Masa Kecil Jonathan Hutabarat dan Dunia Copet

Masa Kecil Jonathan Hutabarat dan Dunia Copet

Tiurma Ida Purba Official Writer
5368
Pengalaman  masa kecil bisa menjadi pengalaman yang menyenangkan ataupun terpuruk bagi setiap orang. Hal ini tergantung bagaimana orang tua mengajarkannya kepada anaknya. Jonathan Hutabarat sudah dibesarkan dalam keluarga yang sangat mendidiknya dengan keras. Ayahnya selalu memukulinya setiap kali Jonathan salah. Hal ini dilakukan agar anak-anaknya tumbuh menjadi dewasa dan mandiri.
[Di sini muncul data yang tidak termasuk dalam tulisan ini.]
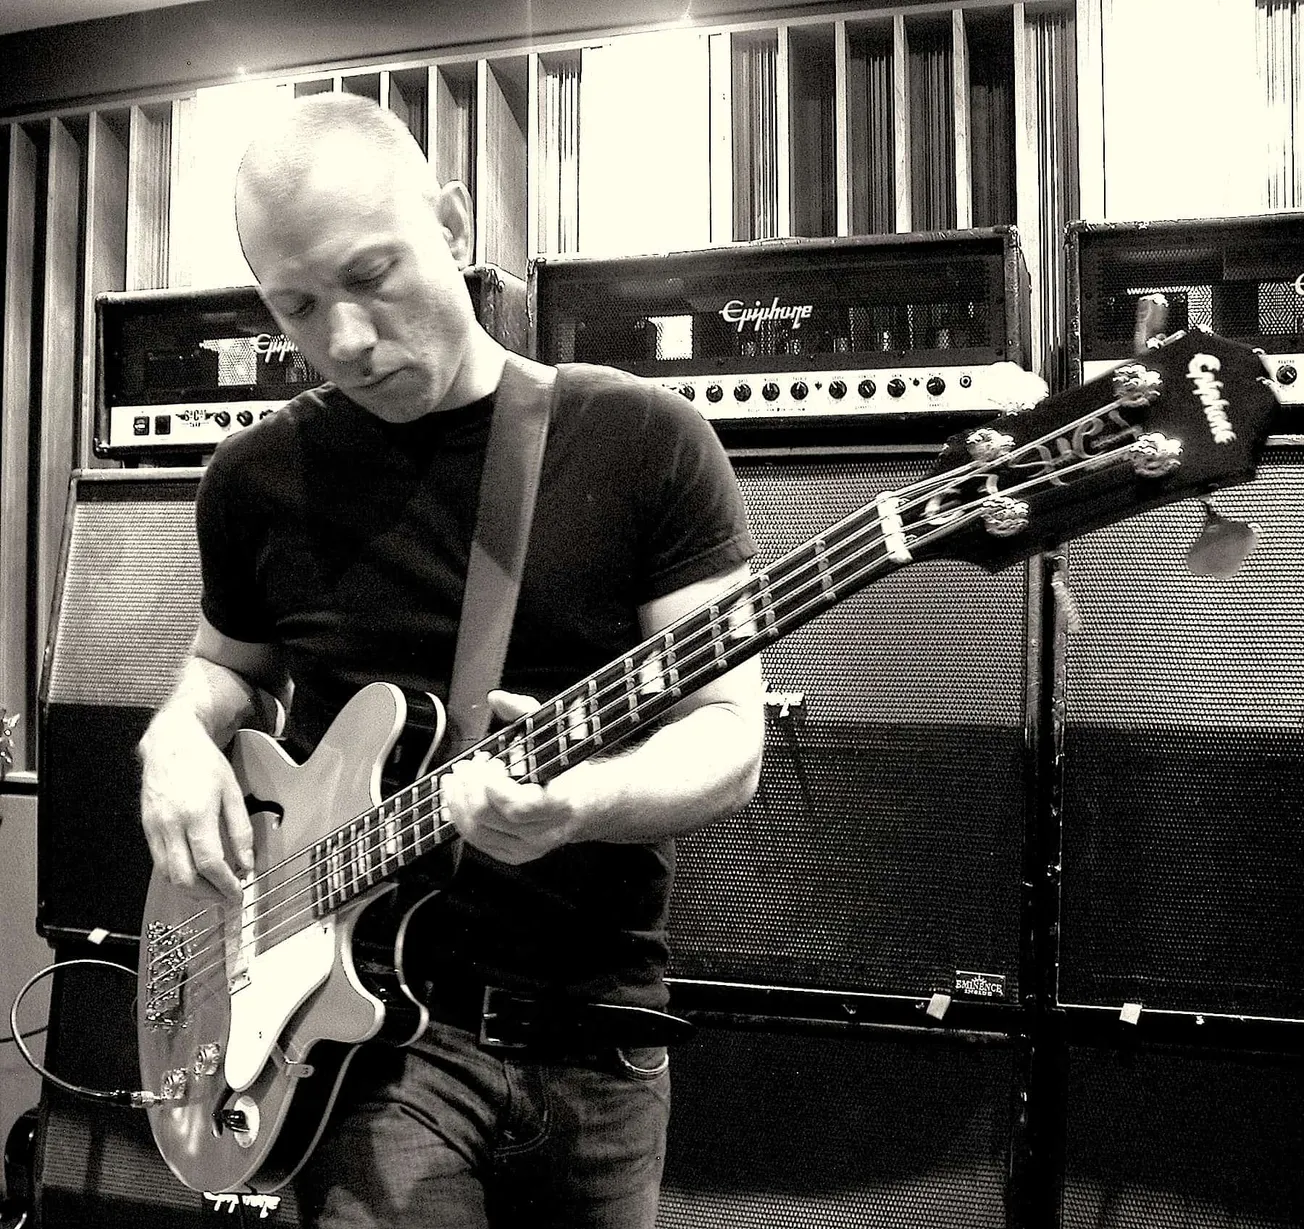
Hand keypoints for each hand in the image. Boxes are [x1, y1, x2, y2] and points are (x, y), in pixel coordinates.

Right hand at [138, 713, 252, 898]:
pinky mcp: (146, 828)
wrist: (171, 742)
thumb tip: (247, 862)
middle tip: (226, 900)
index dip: (224, 885)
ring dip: (191, 891)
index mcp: (196, 813)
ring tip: (213, 892)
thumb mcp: (233, 791)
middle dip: (207, 896)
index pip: (210, 863)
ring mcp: (154, 827)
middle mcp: (171, 824)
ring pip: (168, 875)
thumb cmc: (204, 763)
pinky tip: (195, 875)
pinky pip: (159, 862)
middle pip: (184, 877)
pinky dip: (177, 875)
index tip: (237, 894)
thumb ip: (240, 830)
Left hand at [438, 689, 591, 863]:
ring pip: (477, 832)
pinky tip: (458, 798)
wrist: (596, 803)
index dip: (493, 786)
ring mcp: (529, 847)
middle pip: (487, 818)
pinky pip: (477, 841)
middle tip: (467, 765)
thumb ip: (526, 711)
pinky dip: (460, 818)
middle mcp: (545, 831)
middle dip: (468, 786)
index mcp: (562, 802)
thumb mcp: (557, 733)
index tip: (490, 762)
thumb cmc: (574, 768)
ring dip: (458, 801)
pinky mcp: (515, 854)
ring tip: (457, 778)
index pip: (518, 807)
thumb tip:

Bermanja-manja seperti anak-anak lain tidak pernah dirasakan oleh Jonathan.

Jonathan tumbuh menjadi anak yang kurang akan kasih sayang. Baginya Tuhan itu tidak pernah ada dan tidak penuh kasih. Jonathan merasa tidak ada yang menyayanginya. Setelah dewasa Jonathan pergi merantau ke Jakarta. Di Jakarta dia sangat terpuruk karena ternyata ibu kota lebih kejam daripada ibu tiri.

Karena susahnya mendapat pekerjaan, Jonathan memutuskan untuk menjadi pencopet. Jonathan percaya bahwa siapa yang kuat, siapa yang keras, maka dialah yang berkuasa. Dengan meyakini ini, maka Jonathan pun memutuskan untuk menjadi pencopet. Dalam melakukan aksinya, dia tidak pandang bulu untuk mencopet siapapun yang penting mendapatkan uang dan menjadi kaya adalah impiannya.

Namun, karena aksinya yang selalu meresahkan masyarakat akhirnya dia pun tertangkap dan berada di balik jeruji penjara. Masuk dalam penjara tak mengubah prinsipnya untuk mencopet. Sampai suatu ketika dia mencoba untuk lari dari penjara dan tertangkap lagi. Dia pun dipukuli oleh massa dan hampir mati. Sampai dia berkata dalam hatinya, apabila dia selamat dan diberikan kesempatan maka dia akan bertobat.

Dan Tuhan pun mendengarkan doa Jonathan, meskipun dia habis dipukuli namun nyawanya selamat. Jonathan mengingat kasih Tuhan yang begitu besar dia rasakan dalam penjara. Baginya Kasih Tuhan itu ada bagi orang berdosa dan Dia selalu memberikan kesempatan bagi orang yang mau bertobat.

Di dalam penjara Jonathan bertemu dengan seorang rohaniawan. Jonathan pun mendapatkan pengajaran pengenalan akan Kristus. Kini dia menyadari bahwa Tuhan tidak akan pernah meninggalkan kita. Jonathan tidak tahu apa yang harus dilakukannya sekeluarnya dari penjara, namun dia percaya bahwa Tuhan akan menolongnya dan memiliki rencana indah dalam hidupnya.

Setelah masa hukumannya habis akhirnya Jonathan keluar dari penjara dan memperbaiki hidupnya. Ia menikah dan Tuhan memberikannya anak-anak yang luar biasa. Kini Jonathan sudah mengenal bahwa Yesus itu adalah seorang Bapa yang baik. Sampai pada akhirnya pun Jonathan memutuskan untuk melayani orang-orang yang bemasalah. Lewat panti rehabilitasi yang didirikan bersama isterinya maka Jonathan pun menceritakan dan membagikan Kasih Tuhan yang sudah dia alami lebih dulu.